Ethnologie-Urbaine : Est-ce que maintenant que vous êtes à la fois observateur et acteur de la vie politique locale, votre regard sur vos collègues sociologues a changé ? Etes-vous devenu plus critique ?

Denis la Mache : J’ai toujours tendance à penser que la sensibilité rurale, chez les responsables politiques comme chez les sociologues, n’est pas assez prise en compte. Au risque de choquer, les collègues, dans leur grande majorité, ce sont des urbains. Ce sont des gens qui pensent à partir de leur mode de vie d’urbains. Leurs raisonnements sont très rigoureux. Il n’y a pas de problème là-dessus. Elles ne permettent cependant pas toujours, de mon point de vue, de prendre en compte les particularités, les sensibilités et les contraintes du monde rural. C’est juste qu’ils ne comprennent pas toujours la nécessité de conserver une ruralité dynamique, bien desservie par des services publics. Vue de la ville, la campagne peut facilement paraitre archaïque. Or le territoire de notre pays est rural à plus de 70%, et ce, malgré une population majoritairement urbaine. Par ailleurs, les zones de contact entre les mondes urbain et rural sont de plus en plus floues. Négliger le monde rural c’est prendre le risque de se couper d’une richesse qui fait sans doute une spécificité forte de la France. S’il n’y avait pas ce monde rural suffisamment bien maillé, même s’il perd, hélas, progressivement ses services publics, on ne serait sans doute pas la première destination touristique au monde. Toutes ces voiries, ces bâtiments, ce patrimoine, ces paysages, entretenus par des élus locaux ruraux bénévoles, ne donneraient pas cette image aussi attirante de notre pays s’ils étaient gérés à distance, à partir de grosses collectivités à dominante urbaine avant tout centrées sur leurs problématiques et leurs espaces centraux.
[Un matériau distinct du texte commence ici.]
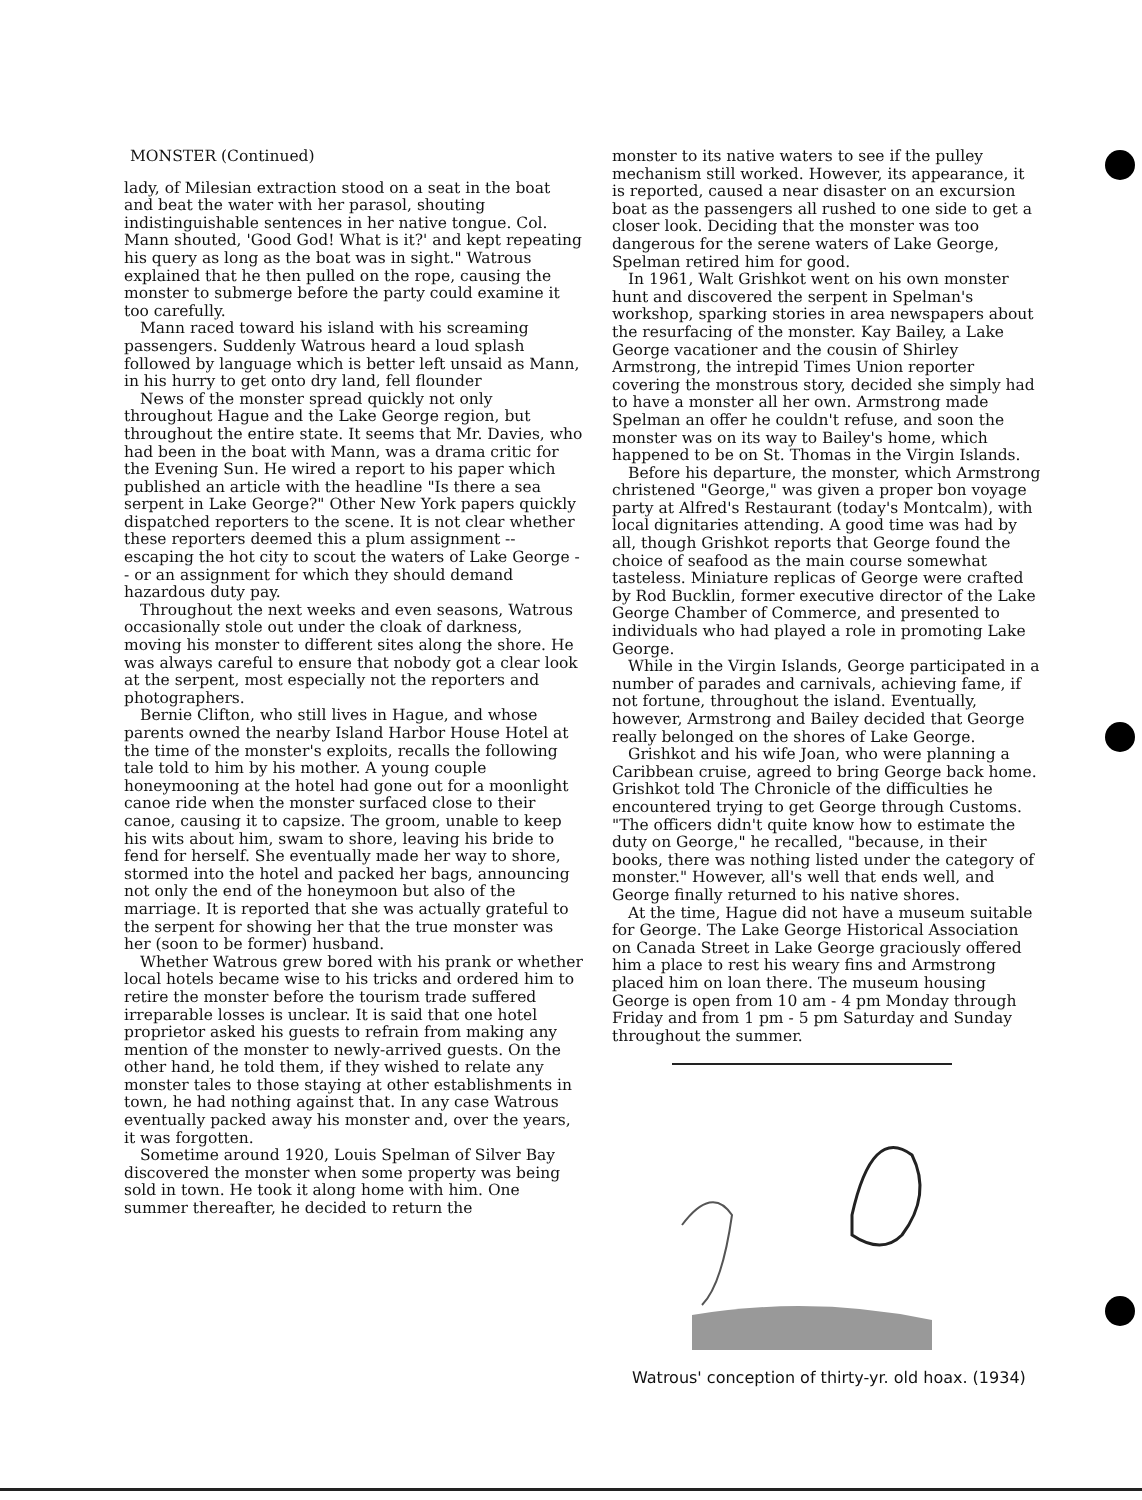MONSTER (Continued)
lady, of Milesian extraction stood on a seat in the boat and beat the water with her parasol, shouting indistinguishable sentences in her native tongue. Col. Mann shouted, 'Good God! What is it?' and kept repeating his query as long as the boat was in sight." Watrous explained that he then pulled on the rope, causing the monster to submerge before the party could examine it too carefully.
Mann raced toward his island with his screaming passengers. Suddenly Watrous heard a loud splash followed by language which is better left unsaid as Mann, in his hurry to get onto dry land, fell flounder
News of the monster spread quickly not only throughout Hague and the Lake George region, but throughout the entire state. It seems that Mr. Davies, who had been in the boat with Mann, was a drama critic for the Evening Sun. He wired a report to his paper which published an article with the headline "Is there a sea serpent in Lake George?" Other New York papers quickly dispatched reporters to the scene. It is not clear whether these reporters deemed this a plum assignment -- escaping the hot city to scout the waters of Lake George -- or an assignment for which they should demand hazardous duty pay.
Throughout the next weeks and even seasons, Watrous occasionally stole out under the cloak of darkness, moving his monster to different sites along the shore. He was always careful to ensure that nobody got a clear look at the serpent, most especially not the reporters and photographers.
Bernie Clifton, who still lives in Hague, and whose parents owned the nearby Island Harbor House Hotel at the time of the monster's exploits, recalls the following tale told to him by his mother. A young couple honeymooning at the hotel had gone out for a moonlight canoe ride when the monster surfaced close to their canoe, causing it to capsize. The groom, unable to keep his wits about him, swam to shore, leaving his bride to fend for herself. She eventually made her way to shore, stormed into the hotel and packed her bags, announcing not only the end of the honeymoon but also of the marriage. It is reported that she was actually grateful to the serpent for showing her that the true monster was her (soon to be former) husband.
Whether Watrous grew bored with his prank or whether local hotels became wise to his tricks and ordered him to retire the monster before the tourism trade suffered irreparable losses is unclear. It is said that one hotel proprietor asked his guests to refrain from making any mention of the monster to newly-arrived guests. On the other hand, he told them, if they wished to relate any monster tales to those staying at other establishments in town, he had nothing against that. In any case Watrous eventually packed away his monster and, over the years, it was forgotten.
Sometime around 1920, Louis Spelman of Silver Bay discovered the monster when some property was being sold in town. He took it along home with him. One summer thereafter, he decided to return the
monster to its native waters to see if the pulley mechanism still worked. However, its appearance, it is reported, caused a near disaster on an excursion boat as the passengers all rushed to one side to get a closer look. Deciding that the monster was too dangerous for the serene waters of Lake George, Spelman retired him for good.
In 1961, Walt Grishkot went on his own monster hunt and discovered the serpent in Spelman's workshop, sparking stories in area newspapers about the resurfacing of the monster. Kay Bailey, a Lake George vacationer and the cousin of Shirley Armstrong, the intrepid Times Union reporter covering the monstrous story, decided she simply had to have a monster all her own. Armstrong made Spelman an offer he couldn't refuse, and soon the monster was on its way to Bailey's home, which happened to be on St. Thomas in the Virgin Islands.
Before his departure, the monster, which Armstrong christened "George," was given a proper bon voyage party at Alfred's Restaurant (today's Montcalm), with local dignitaries attending. A good time was had by all, though Grishkot reports that George found the choice of seafood as the main course somewhat tasteless. Miniature replicas of George were crafted by Rod Bucklin, former executive director of the Lake George Chamber of Commerce, and presented to individuals who had played a role in promoting Lake George.
While in the Virgin Islands, George participated in a number of parades and carnivals, achieving fame, if not fortune, throughout the island. Eventually, however, Armstrong and Bailey decided that George really belonged on the shores of Lake George.
Grishkot and his wife Joan, who were planning a Caribbean cruise, agreed to bring George back home. Grishkot told The Chronicle of the difficulties he encountered trying to get George through Customs. "The officers didn't quite know how to estimate the duty on George," he recalled, "because, in their books, there was nothing listed under the category of monster." However, all's well that ends well, and George finally returned to his native shores.
At the time, Hague did not have a museum suitable for George. The Lake George Historical Association on Canada Street in Lake George graciously offered him a place to rest his weary fins and Armstrong placed him on loan there. The museum housing George is open from 10 am - 4 pm Monday through Friday and from 1 pm - 5 pm Saturday and Sunday throughout the summer.
Watrous' conception of thirty-yr. old hoax. (1934)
Reste que cette prédominance du monde urbain est logique, puisque le pouvoir, l’argent, les centres de décision, et l’avenir professionnel des jeunes se concentrent dans les villes. Les campagnes s’affaiblissent économiquement. L’activité se polarise. On s’intéresse naturellement plus facilement à la ville. Il ne faut cependant pas voir le territoire rural comme une simple extension de la ville, seulement destiné à héberger les espaces de loisirs, les éoliennes, à recevoir les usines de traitement des ordures ménagères, en somme une fonction utilitariste pour les villes. Il ne faut pas oublier que les espaces ruraux ont eux aussi des capacités de production, et pas uniquement agricoles.

Ethnologie-Urbaine : Je vous remercie de nous avoir accordé cet entretien.